[Dataset excerpt]
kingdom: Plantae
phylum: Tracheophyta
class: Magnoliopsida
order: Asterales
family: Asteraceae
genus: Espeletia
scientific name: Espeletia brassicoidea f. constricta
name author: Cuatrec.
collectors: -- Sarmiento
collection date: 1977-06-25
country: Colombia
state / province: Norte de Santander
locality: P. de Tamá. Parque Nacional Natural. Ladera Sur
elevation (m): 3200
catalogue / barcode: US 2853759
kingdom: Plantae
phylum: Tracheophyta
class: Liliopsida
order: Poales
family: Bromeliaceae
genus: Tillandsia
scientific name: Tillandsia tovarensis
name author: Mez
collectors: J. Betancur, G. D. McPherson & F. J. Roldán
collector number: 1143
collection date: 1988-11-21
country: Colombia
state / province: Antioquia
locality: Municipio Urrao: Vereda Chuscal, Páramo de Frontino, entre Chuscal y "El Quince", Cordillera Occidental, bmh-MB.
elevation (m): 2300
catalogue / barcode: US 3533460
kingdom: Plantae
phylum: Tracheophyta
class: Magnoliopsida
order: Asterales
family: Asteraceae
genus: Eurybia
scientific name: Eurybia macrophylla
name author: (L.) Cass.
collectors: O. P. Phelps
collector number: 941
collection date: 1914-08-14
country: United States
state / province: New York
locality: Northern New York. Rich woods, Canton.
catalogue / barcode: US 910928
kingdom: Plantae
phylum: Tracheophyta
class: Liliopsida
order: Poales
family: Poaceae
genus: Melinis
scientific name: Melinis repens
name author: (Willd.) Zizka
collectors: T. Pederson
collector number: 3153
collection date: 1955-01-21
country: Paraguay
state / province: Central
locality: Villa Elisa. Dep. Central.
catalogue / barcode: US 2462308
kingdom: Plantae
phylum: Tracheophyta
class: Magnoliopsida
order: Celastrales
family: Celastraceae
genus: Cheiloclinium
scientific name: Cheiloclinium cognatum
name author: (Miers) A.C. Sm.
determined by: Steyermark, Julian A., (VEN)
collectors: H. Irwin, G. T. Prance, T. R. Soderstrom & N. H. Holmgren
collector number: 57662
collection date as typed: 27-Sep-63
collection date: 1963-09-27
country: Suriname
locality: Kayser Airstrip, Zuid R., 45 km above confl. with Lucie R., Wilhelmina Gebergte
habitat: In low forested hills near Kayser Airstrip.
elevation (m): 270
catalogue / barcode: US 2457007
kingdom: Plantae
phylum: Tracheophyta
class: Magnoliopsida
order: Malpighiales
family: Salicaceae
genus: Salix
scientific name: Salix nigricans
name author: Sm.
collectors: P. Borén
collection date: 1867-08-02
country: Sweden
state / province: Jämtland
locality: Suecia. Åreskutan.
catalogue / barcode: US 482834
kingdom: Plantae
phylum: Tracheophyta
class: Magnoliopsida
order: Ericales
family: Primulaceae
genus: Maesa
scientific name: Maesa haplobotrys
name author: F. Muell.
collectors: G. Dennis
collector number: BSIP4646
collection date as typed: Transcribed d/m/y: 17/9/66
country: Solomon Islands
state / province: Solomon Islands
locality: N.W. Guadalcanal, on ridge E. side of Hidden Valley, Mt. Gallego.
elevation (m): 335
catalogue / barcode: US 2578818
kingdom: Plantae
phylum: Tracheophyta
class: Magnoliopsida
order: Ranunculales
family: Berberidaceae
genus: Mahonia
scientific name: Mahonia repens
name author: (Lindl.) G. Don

* [What the task asks]:
Can you duplicate the lines from the start of the records through the line with "genus: Tillandsia", including that line?

* [Solution to this task]:
kingdom: Plantae
phylum: Tracheophyta
class: Magnoliopsida
order: Asterales
family: Asteraceae
genus: Espeletia
scientific name: Espeletia brassicoidea f. constricta
name author: Cuatrec.
collectors: -- Sarmiento
collection date: 1977-06-25
country: Colombia
state / province: Norte de Santander
locality: P. de Tamá. Parque Nacional Natural. Ladera Sur
elevation (m): 3200
catalogue / barcode: US 2853759
kingdom: Plantae
phylum: Tracheophyta
class: Liliopsida
order: Poales
family: Bromeliaceae
genus: Tillandsia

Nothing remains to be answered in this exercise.